Choosing a Guardian for your Children

For parents of minor children, arguably the most important clause in your will (and the most compelling reason for you to actually get a will) is naming a guardian for your minor children. In the absence of a will, the Public Guardian may choose to be involved in the selection process and their determination of who is best to care for your children may not be the same as yours.

Many people choose a family member, believing that person will raise their children in the manner closest to what they themselves would do. Close friends are also good options. It is always worth noting, however, that a person named as guardian can always turn down the honour so it is important to have that conversation with the named guardians and ensure they are onboard with the responsibility and with your preferences for how your children will be raised.

A majority of people choose their spouse and/or co-parent as the guardian of their children. This is generally what will happen by operation of law anyway, however if you have a blended family it is even more important to make your wishes known through your will.
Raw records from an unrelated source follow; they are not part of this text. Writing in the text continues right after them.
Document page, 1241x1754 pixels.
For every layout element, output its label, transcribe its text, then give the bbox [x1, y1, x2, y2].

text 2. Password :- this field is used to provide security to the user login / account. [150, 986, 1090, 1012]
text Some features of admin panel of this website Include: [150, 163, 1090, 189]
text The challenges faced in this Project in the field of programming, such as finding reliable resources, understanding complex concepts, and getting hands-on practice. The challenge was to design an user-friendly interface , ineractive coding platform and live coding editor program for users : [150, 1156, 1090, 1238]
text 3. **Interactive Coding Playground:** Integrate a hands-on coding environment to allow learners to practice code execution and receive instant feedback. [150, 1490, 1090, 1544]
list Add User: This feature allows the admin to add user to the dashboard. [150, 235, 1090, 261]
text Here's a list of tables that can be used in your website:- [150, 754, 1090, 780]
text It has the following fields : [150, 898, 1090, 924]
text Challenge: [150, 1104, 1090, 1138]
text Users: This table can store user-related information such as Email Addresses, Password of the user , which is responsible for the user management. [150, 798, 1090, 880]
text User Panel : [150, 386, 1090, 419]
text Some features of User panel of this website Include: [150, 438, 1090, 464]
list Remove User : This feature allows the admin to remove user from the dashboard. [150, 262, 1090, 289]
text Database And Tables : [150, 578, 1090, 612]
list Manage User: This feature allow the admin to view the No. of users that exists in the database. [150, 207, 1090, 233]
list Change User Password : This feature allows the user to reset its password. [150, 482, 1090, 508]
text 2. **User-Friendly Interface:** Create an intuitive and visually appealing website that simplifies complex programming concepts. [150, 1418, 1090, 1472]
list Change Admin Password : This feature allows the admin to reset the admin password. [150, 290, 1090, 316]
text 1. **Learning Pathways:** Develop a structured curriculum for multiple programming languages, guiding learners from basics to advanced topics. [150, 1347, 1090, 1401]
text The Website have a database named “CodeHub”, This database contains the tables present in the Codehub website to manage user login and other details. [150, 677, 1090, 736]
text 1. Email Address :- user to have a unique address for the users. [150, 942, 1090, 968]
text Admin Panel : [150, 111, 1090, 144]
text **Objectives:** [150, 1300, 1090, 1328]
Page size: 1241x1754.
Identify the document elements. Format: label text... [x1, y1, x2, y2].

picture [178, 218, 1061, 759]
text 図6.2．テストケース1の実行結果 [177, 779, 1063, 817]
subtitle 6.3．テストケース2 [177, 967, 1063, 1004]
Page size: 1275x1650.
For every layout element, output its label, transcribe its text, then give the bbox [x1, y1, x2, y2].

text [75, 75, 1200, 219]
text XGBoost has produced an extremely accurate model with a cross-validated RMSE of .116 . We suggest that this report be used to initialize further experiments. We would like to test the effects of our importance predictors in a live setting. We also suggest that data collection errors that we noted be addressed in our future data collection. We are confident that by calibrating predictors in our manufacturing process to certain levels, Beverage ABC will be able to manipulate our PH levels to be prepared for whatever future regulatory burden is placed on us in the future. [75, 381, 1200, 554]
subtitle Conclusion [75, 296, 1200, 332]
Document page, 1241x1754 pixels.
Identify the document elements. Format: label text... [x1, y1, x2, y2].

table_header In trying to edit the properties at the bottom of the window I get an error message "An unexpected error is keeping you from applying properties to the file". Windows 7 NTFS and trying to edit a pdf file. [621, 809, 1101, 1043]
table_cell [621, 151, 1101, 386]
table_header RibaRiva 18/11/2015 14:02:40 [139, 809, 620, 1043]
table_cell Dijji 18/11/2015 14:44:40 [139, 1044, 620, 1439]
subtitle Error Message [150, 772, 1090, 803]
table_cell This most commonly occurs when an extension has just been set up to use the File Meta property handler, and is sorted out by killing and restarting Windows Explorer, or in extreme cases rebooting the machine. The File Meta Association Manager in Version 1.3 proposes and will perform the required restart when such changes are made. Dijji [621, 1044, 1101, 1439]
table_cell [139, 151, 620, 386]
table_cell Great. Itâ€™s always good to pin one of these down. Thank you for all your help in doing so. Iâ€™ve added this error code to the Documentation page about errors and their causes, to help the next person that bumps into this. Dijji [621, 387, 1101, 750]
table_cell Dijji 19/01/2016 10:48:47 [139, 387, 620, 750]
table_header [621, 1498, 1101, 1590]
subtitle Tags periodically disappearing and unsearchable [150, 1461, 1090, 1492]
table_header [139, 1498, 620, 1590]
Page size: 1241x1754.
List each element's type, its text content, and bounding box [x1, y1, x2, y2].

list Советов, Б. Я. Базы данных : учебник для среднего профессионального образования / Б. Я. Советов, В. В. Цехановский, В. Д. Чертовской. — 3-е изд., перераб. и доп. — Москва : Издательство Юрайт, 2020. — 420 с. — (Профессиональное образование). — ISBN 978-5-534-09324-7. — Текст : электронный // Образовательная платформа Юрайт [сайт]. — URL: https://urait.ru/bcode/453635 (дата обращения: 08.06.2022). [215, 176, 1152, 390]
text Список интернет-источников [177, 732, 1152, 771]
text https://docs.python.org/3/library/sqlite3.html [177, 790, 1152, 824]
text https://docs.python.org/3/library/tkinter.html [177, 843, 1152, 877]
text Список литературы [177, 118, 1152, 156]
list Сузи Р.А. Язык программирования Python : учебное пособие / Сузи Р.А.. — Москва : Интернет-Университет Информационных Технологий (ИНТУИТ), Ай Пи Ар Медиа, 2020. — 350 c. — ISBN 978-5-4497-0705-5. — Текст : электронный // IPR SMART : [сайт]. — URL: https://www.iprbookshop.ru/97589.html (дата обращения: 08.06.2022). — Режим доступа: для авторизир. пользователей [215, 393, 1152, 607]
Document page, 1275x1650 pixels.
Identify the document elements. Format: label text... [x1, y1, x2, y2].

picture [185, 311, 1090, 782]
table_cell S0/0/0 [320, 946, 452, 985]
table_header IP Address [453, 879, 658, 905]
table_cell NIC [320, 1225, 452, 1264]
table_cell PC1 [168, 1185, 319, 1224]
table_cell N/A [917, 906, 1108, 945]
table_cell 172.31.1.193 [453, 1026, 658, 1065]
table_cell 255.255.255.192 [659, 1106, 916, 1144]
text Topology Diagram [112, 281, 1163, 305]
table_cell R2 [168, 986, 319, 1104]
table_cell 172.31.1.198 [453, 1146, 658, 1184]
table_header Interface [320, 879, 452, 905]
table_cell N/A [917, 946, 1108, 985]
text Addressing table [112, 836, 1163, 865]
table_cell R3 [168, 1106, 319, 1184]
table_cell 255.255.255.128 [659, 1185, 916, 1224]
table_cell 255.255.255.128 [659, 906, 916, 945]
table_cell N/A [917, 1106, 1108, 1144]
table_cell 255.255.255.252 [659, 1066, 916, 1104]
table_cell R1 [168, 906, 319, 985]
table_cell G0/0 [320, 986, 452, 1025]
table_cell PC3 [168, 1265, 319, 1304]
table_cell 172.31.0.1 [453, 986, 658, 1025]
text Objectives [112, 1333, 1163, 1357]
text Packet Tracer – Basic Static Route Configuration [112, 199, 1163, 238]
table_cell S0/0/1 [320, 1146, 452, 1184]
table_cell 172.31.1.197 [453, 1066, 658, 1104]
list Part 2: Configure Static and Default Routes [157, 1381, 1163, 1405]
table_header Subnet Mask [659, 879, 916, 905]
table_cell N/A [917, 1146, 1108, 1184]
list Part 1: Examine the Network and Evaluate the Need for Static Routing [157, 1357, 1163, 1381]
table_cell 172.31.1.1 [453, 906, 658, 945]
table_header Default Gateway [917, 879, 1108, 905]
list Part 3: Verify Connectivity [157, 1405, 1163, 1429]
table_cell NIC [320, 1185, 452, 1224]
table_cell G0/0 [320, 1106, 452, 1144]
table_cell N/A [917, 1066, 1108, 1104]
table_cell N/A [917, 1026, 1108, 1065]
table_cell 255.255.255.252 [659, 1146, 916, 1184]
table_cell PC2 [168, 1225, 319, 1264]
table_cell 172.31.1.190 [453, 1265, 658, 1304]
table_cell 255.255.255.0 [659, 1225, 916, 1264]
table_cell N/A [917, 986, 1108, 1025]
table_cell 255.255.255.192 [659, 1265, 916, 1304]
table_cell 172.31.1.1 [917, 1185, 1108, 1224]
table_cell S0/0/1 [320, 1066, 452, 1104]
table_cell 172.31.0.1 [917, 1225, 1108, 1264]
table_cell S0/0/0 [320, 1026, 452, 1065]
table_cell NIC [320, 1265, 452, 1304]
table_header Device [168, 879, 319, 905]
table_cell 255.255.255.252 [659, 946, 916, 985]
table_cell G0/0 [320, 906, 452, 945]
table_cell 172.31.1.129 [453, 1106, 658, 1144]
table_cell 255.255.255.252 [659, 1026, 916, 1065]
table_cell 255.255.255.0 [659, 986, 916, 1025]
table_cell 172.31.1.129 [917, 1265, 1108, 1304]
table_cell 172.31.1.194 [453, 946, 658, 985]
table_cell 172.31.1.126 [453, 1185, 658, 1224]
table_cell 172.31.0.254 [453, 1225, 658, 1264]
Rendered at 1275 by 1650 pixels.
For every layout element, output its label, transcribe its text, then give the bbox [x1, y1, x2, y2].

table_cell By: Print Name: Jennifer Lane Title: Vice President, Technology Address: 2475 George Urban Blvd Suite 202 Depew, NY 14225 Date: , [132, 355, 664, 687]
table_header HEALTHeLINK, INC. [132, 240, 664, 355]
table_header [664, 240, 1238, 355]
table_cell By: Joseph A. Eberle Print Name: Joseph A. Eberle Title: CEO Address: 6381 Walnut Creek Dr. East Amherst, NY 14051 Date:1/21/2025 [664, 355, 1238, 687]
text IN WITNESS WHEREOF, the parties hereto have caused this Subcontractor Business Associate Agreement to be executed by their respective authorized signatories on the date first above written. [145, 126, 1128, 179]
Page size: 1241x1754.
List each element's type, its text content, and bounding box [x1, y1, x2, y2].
If all of your children have the same parents, you may choose to have that same person as both executor of your estate and guardian of your children.

Many people also choose to name the same person as guardian as they do for executor if their spouse or co-parent is not able to act. This is fine, particularly if this is the person you trust the most outside of your spouse, but do note that it is the executor who will be managing your assets for your children and therefore determining the payments that are appropriate to be made to the guardian. For this reason, many people may prefer to name two different people as executor and guardian.

Naming a guardian for your minor children is a huge decision and one that should not be taken lightly. It is a difficult conversation, but a necessary one and once it is made, and your will is signed and effective, you can rest easy knowing your well thought out wishes will be known and respected.